The policeman they called Habib was actually Habibullah, a 26-year-old who had once taught Dari literature and Islamic studies at a high school before entering the police academy. He became a police instructor after completing the three-year program. Last year, he married, and this morning he had eaten breakfast with his wife and infant son before leaving for the Interior Ministry, a collection point where the teachers then catch the bus for the academy.
“I barely recognized his corpse,” said his brother Wahidullah, another policeman. He had searched for Habibullah at the military hospital where many bodies were taken. “I recognized his belt, but his eyes and forehead were gone. I had to look very, very hard.” As he said this, another policeman embraced him and the two men wept.

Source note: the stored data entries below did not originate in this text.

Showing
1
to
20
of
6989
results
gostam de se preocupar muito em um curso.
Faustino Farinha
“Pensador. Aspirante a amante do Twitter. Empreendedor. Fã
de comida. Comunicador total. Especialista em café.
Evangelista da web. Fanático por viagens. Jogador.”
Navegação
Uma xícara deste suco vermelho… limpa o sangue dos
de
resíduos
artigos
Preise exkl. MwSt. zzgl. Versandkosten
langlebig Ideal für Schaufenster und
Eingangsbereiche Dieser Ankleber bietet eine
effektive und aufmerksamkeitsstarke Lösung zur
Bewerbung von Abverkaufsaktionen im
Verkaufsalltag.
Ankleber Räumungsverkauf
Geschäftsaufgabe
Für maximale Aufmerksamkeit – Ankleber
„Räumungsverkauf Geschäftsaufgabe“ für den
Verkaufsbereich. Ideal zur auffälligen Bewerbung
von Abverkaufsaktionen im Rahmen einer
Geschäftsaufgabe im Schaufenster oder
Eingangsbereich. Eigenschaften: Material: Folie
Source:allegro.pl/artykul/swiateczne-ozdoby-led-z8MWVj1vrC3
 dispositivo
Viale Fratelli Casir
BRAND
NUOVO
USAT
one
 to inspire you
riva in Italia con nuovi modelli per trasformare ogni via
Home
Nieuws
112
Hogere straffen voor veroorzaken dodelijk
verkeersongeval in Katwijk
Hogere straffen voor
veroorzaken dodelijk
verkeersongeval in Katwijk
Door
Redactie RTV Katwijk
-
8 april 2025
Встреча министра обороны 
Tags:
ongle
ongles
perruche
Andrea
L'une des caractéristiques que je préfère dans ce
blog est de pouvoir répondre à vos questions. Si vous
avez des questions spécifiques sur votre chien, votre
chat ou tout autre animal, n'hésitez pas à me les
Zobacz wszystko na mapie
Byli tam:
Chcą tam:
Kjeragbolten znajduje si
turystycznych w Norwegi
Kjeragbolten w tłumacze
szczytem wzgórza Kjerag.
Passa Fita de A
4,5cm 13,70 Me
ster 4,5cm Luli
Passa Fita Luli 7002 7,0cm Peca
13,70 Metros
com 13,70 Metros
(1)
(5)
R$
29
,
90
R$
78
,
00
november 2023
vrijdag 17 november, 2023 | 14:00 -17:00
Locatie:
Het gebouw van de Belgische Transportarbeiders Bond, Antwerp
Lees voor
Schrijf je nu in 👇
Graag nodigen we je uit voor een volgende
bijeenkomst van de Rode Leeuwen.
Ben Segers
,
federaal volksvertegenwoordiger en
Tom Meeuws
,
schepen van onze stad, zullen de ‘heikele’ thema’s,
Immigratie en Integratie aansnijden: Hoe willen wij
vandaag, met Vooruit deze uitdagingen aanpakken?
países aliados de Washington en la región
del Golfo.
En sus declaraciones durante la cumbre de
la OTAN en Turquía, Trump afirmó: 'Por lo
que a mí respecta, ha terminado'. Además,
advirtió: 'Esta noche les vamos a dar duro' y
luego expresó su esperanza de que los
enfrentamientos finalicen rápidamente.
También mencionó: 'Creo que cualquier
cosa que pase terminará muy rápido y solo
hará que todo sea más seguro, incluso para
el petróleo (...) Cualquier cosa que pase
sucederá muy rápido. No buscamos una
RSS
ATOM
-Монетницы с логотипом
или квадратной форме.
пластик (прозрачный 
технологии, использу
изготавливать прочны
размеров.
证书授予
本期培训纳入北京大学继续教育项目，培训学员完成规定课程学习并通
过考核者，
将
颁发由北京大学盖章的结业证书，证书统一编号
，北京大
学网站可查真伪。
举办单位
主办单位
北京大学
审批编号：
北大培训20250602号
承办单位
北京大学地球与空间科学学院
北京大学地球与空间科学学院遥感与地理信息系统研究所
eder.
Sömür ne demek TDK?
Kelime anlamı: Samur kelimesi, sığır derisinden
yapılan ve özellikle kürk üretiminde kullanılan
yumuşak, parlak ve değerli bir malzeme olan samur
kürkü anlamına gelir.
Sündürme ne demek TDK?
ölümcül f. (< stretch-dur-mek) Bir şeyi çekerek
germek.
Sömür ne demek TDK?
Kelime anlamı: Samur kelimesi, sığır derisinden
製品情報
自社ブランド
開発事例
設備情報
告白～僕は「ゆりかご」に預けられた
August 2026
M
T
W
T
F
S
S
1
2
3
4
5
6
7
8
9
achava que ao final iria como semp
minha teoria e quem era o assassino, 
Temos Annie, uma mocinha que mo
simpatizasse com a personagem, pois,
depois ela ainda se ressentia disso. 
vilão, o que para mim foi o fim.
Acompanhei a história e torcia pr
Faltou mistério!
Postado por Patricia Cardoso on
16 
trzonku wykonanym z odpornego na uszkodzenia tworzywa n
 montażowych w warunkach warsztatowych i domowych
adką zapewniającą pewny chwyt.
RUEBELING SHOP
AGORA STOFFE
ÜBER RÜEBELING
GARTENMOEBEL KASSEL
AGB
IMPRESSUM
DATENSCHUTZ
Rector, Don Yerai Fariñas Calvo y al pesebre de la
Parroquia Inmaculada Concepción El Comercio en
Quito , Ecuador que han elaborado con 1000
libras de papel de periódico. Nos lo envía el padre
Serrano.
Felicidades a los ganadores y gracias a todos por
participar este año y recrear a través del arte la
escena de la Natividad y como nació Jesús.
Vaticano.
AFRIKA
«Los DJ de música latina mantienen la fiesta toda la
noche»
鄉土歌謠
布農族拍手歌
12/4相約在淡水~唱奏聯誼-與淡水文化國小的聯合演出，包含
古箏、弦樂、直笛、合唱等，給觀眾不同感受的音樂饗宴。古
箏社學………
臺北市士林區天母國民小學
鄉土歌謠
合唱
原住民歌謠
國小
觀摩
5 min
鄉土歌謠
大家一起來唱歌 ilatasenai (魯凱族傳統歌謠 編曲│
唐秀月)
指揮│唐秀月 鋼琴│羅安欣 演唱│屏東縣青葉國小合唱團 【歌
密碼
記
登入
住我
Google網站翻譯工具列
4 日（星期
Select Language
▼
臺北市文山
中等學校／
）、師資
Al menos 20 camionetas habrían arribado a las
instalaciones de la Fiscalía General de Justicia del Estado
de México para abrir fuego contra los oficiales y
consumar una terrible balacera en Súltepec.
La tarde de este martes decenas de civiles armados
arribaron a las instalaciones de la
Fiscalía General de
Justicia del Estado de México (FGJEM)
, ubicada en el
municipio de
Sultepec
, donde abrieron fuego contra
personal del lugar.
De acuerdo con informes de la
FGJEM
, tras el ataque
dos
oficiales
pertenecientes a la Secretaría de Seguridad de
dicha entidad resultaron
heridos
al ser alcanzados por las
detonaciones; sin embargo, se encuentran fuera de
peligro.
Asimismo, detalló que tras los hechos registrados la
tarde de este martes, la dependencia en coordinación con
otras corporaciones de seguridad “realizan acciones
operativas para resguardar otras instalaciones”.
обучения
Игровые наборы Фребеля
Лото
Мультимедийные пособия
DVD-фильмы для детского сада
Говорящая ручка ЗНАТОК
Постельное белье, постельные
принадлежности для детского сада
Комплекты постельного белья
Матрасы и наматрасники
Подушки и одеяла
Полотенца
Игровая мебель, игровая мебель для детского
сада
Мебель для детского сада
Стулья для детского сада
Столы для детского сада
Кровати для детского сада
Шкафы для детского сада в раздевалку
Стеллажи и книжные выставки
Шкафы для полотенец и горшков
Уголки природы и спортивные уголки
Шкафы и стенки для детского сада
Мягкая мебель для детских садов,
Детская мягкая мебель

The dead were washed, wrapped in shrouds and given over to their kin. Habibullah’s body was taken to his home village north of Kabul, Ahmad Shab Baba Mina. There, in a ritual of grieving repeated among families on a sorrowful Sunday, his body was displayed in a coffin in the courtyard of his ancestral home.
Female mourners who, by Islamic custom, are not permitted to attend the burial, wailed with pain indoors while the men gathered in the street. Dozens of Habibullah’s students came to say their goodbyes — each of them dressed in the gabardine of cadets with blue stripes above their left pocket to indicate their seniority.
“He was so nice,” said one cadet, Abdul Wares. “We have a saying in this country that a man is so good he would not even hurt an ant. Habibullah was such a man.”
Habibullah’s mourners wondered about the suicide bombers. How could men believe such acts were welcomed by Allah in heaven?
“There is no place in Islam for suicide,” said Col. Abdul Qadir, one of Habibullah’s many relatives in the police department. “And this was not just a suicide. This was the murder of people who were innocent of any crime.”
At 2:30 p.m., the body was carried from the house in a simple wood coffin that was adorned with a black and gold blanket and wildflowers. A caravan proceeded to a small mosque beside a cemetery. A few prayers were said before mourners took turns looking into the open casket, where the head wounds were hidden beneath balls of cotton.
Then Habibullah, the police academy teacher, was laid into his grave. Though many mourners were in tears, they chanted words of congratulations because in their eyes the dead man had become a martyr. Finally, his students covered him for eternity with soil.